A person of no public appeal. I have never been drunk in my life, I never use schoolboy words of four letters, I have never worked in an office or in a coal mine. I have never belonged to any club or group. No creed or school has had an influence on me. My pleasures are the most intense known to man: butterfly hunting and writing.

On the ironies of Lolita’s subject matter

I rather dislike little girls, and I am not an expert in sexual aberrations. But publishers keep sending me only one kind of fiction: Novels truffled with obscenities and weird incidents.

His early response to the thought of filming Lolita

There is a child in it, and you would have to teach the child things no child should be taught.

After Kubrick raised the age of the actress playing Lolita to 14, and charmed him

I knew that if I did not write the script, somebody else would, and I also knew that at best the end product in such cases is less of a blend than a collision of interpretations.

He rises from bed to lectern

I can have ambulation of thoughts.

On writing on index cards

“I don’t think I’ve ever written anything straight through from beginning to end,” Nabokov says, explaining that the card files make it easier to fill in what he calls “the crossword-puzzle sections” of a work.

His audience

A writer writes for one or two perfect readers, his wife, perhaps, or a friend or two.

His Russian and his English

As a writer, I am better in Russian.

On the first impact of arriving in America

I knew I had come to a wild and wonderful land, and that Americans are a liberal people.
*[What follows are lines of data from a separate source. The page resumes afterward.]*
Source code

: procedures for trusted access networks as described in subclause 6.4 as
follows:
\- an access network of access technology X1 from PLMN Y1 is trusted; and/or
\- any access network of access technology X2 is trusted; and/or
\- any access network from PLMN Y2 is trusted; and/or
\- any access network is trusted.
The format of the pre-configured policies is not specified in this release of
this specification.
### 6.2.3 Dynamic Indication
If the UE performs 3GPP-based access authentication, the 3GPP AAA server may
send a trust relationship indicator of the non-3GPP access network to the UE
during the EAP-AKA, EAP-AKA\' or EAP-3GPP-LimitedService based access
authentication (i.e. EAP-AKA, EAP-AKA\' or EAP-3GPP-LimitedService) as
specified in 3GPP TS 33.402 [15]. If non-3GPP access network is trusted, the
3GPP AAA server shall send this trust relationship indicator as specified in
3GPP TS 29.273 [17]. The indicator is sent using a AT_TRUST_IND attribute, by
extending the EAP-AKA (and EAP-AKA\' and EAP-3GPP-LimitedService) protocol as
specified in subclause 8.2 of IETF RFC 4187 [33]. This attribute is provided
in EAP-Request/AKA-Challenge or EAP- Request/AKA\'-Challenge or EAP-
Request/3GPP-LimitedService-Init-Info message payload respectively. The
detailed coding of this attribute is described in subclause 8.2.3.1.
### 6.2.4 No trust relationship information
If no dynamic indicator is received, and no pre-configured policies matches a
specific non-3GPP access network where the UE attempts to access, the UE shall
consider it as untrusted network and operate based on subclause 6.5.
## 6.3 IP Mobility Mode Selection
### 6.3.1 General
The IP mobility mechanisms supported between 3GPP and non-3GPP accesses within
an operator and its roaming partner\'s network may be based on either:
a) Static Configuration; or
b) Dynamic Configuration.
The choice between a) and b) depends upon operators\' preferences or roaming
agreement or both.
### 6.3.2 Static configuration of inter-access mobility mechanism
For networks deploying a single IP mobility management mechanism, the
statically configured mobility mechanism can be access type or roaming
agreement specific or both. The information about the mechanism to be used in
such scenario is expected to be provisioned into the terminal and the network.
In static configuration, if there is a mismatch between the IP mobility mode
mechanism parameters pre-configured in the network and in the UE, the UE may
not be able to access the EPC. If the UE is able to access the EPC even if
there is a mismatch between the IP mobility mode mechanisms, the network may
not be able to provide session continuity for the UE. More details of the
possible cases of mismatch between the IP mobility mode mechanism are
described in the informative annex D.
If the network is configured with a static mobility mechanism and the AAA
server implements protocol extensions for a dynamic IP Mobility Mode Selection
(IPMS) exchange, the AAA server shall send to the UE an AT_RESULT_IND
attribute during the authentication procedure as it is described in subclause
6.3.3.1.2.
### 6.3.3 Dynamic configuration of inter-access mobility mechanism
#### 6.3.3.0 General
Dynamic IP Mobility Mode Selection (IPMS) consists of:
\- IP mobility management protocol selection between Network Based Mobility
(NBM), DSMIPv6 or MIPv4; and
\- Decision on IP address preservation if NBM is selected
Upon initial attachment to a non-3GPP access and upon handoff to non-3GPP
You sense it right away in the manner in which they address each other, in the way they walk, and the way they put their hands in their pockets.

On humor

Humor is really a loss of balance—and appreciation of losing it. Also, it involves a fast and free association of values.

* “Lolita’s Creator—Author Nabokov, a ‘Cosmic Joker,’ ” Newsweek, June 25, 1962, 47–50. Interviewer unknown. The interview took place about mid-May, for the May 28 publication of Pale Fire, with VN as the subject of the magazine’s cover illustration.